Have you seen that the republican governors are now looking to assert “state sovereignty” and the 10th amendment and are planning to refuse to have their states participate in any health care system that passes? Their fucktardery knows no bounds.


“Coverage for all” sounds great, but the products the insurers want to sell simply won’t make sense as a requirement.

One example: at my last consulting gig, they offered an insurance package through Anthem Blue Cross. Premium was ~$350/mo, with a $1000 deductible and 40% coinsurance on most major medical stuff, topping out at $5k out-of-pocket for an individual. This was at a job making <$40k, so if you actually got sick you were looking at 25% of your pre-tax income going to health expenses.
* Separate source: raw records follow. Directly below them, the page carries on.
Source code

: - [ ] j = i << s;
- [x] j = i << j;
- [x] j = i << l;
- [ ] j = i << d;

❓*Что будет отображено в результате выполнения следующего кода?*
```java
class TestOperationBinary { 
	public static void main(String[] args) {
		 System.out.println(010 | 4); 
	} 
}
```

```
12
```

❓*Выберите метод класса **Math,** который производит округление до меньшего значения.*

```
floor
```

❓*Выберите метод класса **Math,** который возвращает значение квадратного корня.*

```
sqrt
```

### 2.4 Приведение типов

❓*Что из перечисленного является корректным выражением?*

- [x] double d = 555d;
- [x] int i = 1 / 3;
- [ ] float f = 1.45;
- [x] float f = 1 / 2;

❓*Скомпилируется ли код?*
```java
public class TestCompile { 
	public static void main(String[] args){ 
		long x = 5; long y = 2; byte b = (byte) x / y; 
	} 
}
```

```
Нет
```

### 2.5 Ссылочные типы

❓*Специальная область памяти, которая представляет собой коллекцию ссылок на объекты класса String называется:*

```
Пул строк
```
Even worse: another old company (Pearson) offered an "insurance" plan to us temporary employees. (link) That plan is pretty close to what I think will end up being pushed onto low-income workers if the mandate passes without a public option. For a premium of $175 a month (almost half a week’s pre-tax pay with what we were getting) you get absolutely piss-poor coverage. For example: $750/day coverage for a hospital stay, with only 50% of Medicare rates for surgery. Essentially, you get sick -> you go broke, but you’re paying premiums WHILE going broke. Did I mention that the plan is also paid directly by the employee, so doesn’t get the tax advantage of a real employer plan?

The only thing worse than forcing people to pay for that kind of coverage is subsidizing that coverage – the insurer gets rich, the sick still go broke.